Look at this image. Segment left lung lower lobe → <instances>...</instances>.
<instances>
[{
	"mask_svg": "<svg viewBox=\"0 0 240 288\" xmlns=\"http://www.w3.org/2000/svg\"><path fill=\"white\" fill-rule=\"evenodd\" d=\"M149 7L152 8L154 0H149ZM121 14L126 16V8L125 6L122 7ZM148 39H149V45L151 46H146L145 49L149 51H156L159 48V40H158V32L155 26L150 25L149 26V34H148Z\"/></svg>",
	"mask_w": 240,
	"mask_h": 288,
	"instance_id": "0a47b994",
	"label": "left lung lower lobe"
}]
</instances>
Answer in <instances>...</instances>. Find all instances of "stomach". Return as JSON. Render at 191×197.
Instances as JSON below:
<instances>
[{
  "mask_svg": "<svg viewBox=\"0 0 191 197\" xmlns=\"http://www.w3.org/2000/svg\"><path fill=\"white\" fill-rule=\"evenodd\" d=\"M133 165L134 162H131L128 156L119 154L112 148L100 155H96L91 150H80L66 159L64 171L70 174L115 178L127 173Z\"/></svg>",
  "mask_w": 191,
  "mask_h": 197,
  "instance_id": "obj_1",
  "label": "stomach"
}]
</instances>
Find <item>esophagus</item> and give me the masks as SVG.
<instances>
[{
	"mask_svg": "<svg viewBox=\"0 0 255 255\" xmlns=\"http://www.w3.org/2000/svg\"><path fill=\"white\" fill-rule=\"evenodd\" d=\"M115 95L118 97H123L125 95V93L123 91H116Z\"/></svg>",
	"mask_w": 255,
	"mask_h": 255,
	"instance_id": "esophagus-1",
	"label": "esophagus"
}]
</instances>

▸ **Task requirements**:
Arrange the data above as a numbered list, running from the line with "Find <item>esophagus</item> and" through the last line and skipping any blank lines.

▸ **Result for this exercise**:
1. Find <item>esophagus</item> and give me the masks as SVG.
2. <instances>
3. [{
4. 	"mask_svg": "<svg viewBox=\"0 0 255 255\" xmlns=\"http://www.w3.org/2000/svg\"><path fill=\"white\" fill-rule=\"evenodd\" d=\"M115 95L118 97H123L125 95V93L123 91H116Z\"/></svg>",
5. 	"mask_w": 255,
6. 	"mask_h": 255,
7. 	"instance_id": "esophagus-1",
8. 	"label": "esophagus"
9. }]
10. </instances>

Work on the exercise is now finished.